**Selected excerpt**

So of course they can't do anything with that land so we now need a NY developer and $3.2 billion to build all this stuff that is unrelated to their "ski chalet" which now is in the form of "deeply discounted rooms" of a yet-to-be built hotel.  Yes, this sounds very easy to understand and so transparent.



> “Mr. Barnett’s vision for this area far surpasses the original vision,” Farrell said.



No shit, Sherlock. 



> What officials call the MWR hotel is a replacement for a former Air Force recreation facility at Snowbasin Resort that was closed in the run-up to the 2002 Olympics to make room for the downhill ski competition, according to Utah State Senator Jerry Stevenson.



Again, amazing how a ski chalet becomes a $3.2 billion project.  



> “If you’d have told me in 2002 that we could’ve moved that military facility into a project that has the amenities and the capacity of the project that Mr. Barnett is building, it would’ve made us all giggle,” Adams said.



Yes, this is sooo funny.  I am laughing as to this coincidence as well.


----------



## thetrailboss (Jun 14, 2021)

Local feedback is not too positive......





__ https://www.facebook.com/parkrecord/posts/4484562478242239


----------



## thetrailboss (Jun 14, 2021)

Stored data entries:

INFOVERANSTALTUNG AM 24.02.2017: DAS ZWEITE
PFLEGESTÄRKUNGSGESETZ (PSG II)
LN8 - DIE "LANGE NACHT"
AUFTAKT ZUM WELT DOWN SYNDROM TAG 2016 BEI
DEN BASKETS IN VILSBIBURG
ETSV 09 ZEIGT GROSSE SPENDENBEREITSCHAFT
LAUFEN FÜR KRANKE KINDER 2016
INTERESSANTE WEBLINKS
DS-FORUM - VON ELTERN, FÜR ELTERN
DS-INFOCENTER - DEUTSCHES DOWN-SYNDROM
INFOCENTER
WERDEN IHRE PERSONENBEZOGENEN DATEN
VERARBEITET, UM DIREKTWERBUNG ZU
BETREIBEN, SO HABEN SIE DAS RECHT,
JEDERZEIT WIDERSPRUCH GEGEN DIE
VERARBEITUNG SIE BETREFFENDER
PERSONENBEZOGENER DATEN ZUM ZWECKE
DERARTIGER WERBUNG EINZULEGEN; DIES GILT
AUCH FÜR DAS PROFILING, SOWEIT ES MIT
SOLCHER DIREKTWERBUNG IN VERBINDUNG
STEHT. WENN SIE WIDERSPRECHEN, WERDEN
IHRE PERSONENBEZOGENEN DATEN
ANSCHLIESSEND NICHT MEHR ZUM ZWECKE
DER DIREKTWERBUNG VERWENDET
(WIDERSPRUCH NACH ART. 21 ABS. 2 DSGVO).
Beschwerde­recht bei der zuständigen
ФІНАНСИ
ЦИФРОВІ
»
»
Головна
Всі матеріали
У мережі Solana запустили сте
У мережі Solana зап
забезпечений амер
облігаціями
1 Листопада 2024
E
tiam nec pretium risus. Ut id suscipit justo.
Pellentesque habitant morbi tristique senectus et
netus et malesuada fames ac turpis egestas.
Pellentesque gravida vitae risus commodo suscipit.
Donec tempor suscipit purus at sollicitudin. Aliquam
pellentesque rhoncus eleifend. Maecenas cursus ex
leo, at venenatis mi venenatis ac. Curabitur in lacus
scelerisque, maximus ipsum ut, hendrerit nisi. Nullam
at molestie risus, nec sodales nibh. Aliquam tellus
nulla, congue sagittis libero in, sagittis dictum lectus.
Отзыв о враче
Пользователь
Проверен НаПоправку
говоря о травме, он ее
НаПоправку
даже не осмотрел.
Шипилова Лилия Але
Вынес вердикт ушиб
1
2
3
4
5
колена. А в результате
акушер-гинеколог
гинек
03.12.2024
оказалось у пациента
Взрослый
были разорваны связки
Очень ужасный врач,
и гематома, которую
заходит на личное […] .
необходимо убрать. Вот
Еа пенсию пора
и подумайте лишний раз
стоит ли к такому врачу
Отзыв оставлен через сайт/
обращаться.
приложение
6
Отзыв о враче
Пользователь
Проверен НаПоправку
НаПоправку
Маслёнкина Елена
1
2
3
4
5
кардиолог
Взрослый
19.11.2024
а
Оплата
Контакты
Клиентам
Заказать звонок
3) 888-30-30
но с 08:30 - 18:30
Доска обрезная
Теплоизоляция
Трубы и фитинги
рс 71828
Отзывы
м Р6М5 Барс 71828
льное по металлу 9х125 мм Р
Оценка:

**Tasks**
1 – Transcribe the entire forum excerpt about the hotel project.
2 – Please restate word for word the listing lines from the first line of the listing through the line containing "DERARTIGER WERBUNG EINZULEGEN; DIES GILT", including both of those lines.

**Response list**
1 –
So of course they can't do anything with that land so we now need a NY developer and $3.2 billion to build all this stuff that is unrelated to their "ski chalet" which now is in the form of "deeply discounted rooms" of a yet-to-be built hotel.  Yes, this sounds very easy to understand and so transparent.



> “Mr. Barnett’s vision for this area far surpasses the original vision,” Farrell said.



No shit, Sherlock. 



> What officials call the MWR hotel is a replacement for a former Air Force recreation facility at Snowbasin Resort that was closed in the run-up to the 2002 Olympics to make room for the downhill ski competition, according to Utah State Senator Jerry Stevenson.



Again, amazing how a ski chalet becomes a $3.2 billion project.  



> “If you’d have told me in 2002 that we could’ve moved that military facility into a project that has the amenities and the capacity of the project that Mr. Barnett is building, it would’ve made us all giggle,” Adams said.



Yes, this is sooo funny.  I am laughing as to this coincidence as well.


----------



## thetrailboss (Jun 14, 2021)

Local feedback is not too positive......





__ https://www.facebook.com/parkrecord/posts/4484562478242239


----------



## thetrailboss (Jun 14, 2021)

2 –
INFOVERANSTALTUNG AM 24.02.2017: DAS ZWEITE
PFLEGESTÄRKUNGSGESETZ (PSG II)
LN8 - DIE "LANGE NACHT"
AUFTAKT ZUM WELT DOWN SYNDROM TAG 2016 BEI
DEN BASKETS IN VILSBIBURG
ETSV 09 ZEIGT GROSSE SPENDENBEREITSCHAFT
LAUFEN FÜR KRANKE KINDER 2016
INTERESSANTE WEBLINKS
DS-FORUM - VON ELTERN, FÜR ELTERN
DS-INFOCENTER - DEUTSCHES DOWN-SYNDROM
INFOCENTER
WERDEN IHRE PERSONENBEZOGENEN DATEN
VERARBEITET, UM DIREKTWERBUNG ZU
BETREIBEN, SO HABEN SIE DAS RECHT,
JEDERZEIT WIDERSPRUCH GEGEN DIE
VERARBEITUNG SIE BETREFFENDER
PERSONENBEZOGENER DATEN ZUM ZWECKE
DERARTIGER WERBUNG EINZULEGEN; DIES GILT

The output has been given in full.